This battle against the Vikings took place in 871AD just four days after the battle at Reading, and while Alfred’s elder brother Æthelred was still king. This battle was an important victory for King Æthelred and Alfred, sandwiched between the two losses at Reading and Basing.
Potential locations for this battle can be divided into two areas. Firstly, the more western sites around White Horse Hill in Oxfordshire, and secondly, about twenty miles to the east, sites on the Downs near Moulsford and Streatley, mainly in Oxfordshire but close to the modern boundary with Berkshire to the south.

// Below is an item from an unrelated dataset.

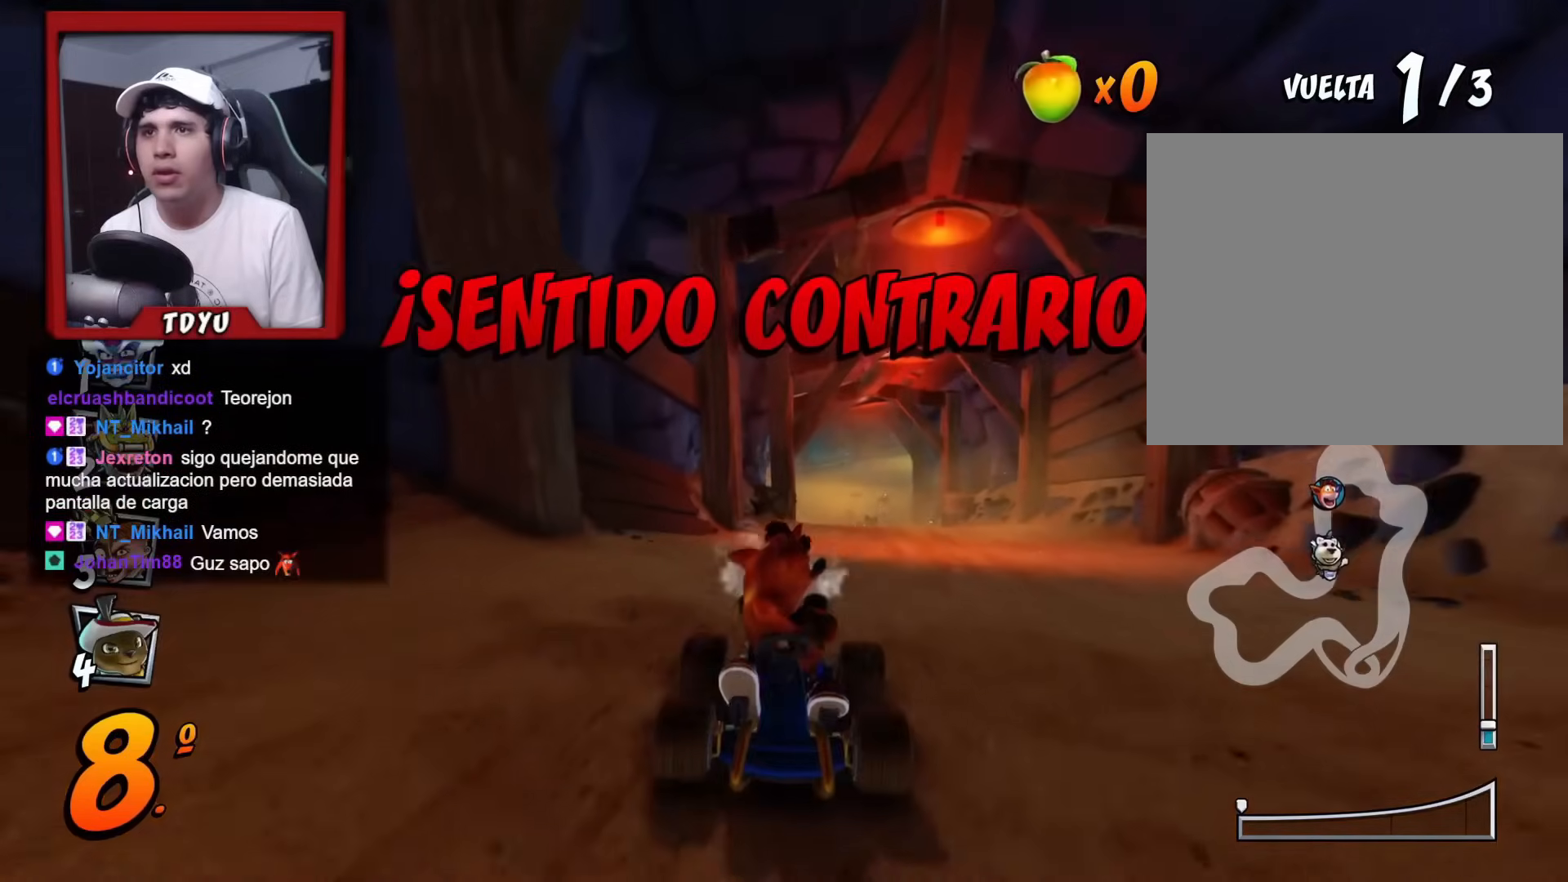
{"buttons": ["R2", "DPAD_DOWN"], "left_stick": "center", "events": [[83, "R1", "up"], [100, "SQUARE", "up"]]}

This post looks at the first set of sites. I shall come clean and say that I think the evidence fits better with the second group, which will be the subject of another post. Look out for Ashdown Part 2! However, there has been a strong tradition that the battle took place at or near to White Horse Hill, and what better excuse is required to explore this lovely part of England?
I hadn’t been to White Horse Hill for many years. I certainly can’t recall the red kites and ravens that are present there now. It is a beautiful place, but viewing the white horse from the ground isn’t easy. I heard that the best view was from Dragon Hill, but it wasn’t clear from there either. I think our ancestors must have intended it to be best appreciated from the sky.

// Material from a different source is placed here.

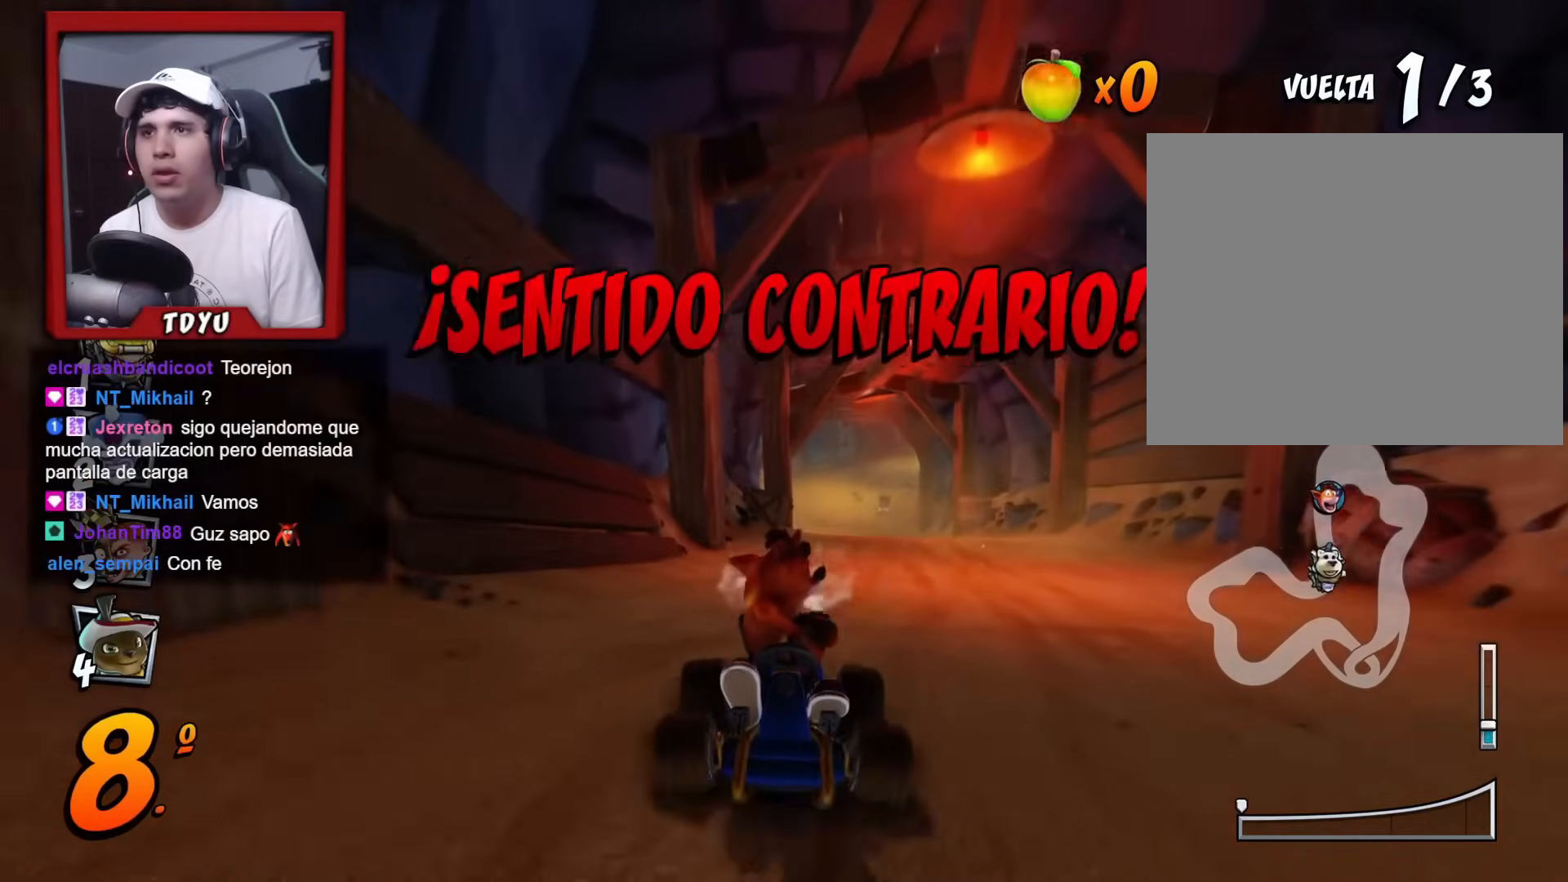
{"buttons": ["R2", "DPAD_DOWN"], "left_stick": "center", "events": [[17, "SQUARE", "down"], [34, "R1", "down"], [151, "R1", "up"], [167, "SQUARE", "up"]]}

The presence of a white horse has been used to support the argument as to why this was the location of the Battle of Ashdown. Because there is a white horse near where the Battle of Ethandun is thought to have been fought, people seem to have assumed that this white horse in Oxfordshire denotes the Battle of Ashdown. There is no evidence that Alfred’s battle sites are connected to the presence of white horses.
The large Iron Age Uffington Fort is almost adjacent to the white horse, and, perhaps unsurprisingly, this has been drawn into the tale of the Battle of Ashdown as being the possible Viking base.
The site is clearly significant because of the horse, the fort and the Ridgeway running alongside. A short distance west along the Ridgeway is Wayland’s Smithy, a famous Neolithic long barrow and tomb.
Heading in the other direction along the Ridgeway one comes to Blowingstone Hill.According to legend, Alfred rode up this hill and summoned his men by calling through aperforated sarsen stone that is now known as the Blowing Stone. Almost unbelievably, the reputed Blowing Stone is at the side of the road near a cottage as you drop down into Kingston Lisle. Leaflets were available, which had the following instruction: “The secret is simply to close the hole completely with the mouth and then blow”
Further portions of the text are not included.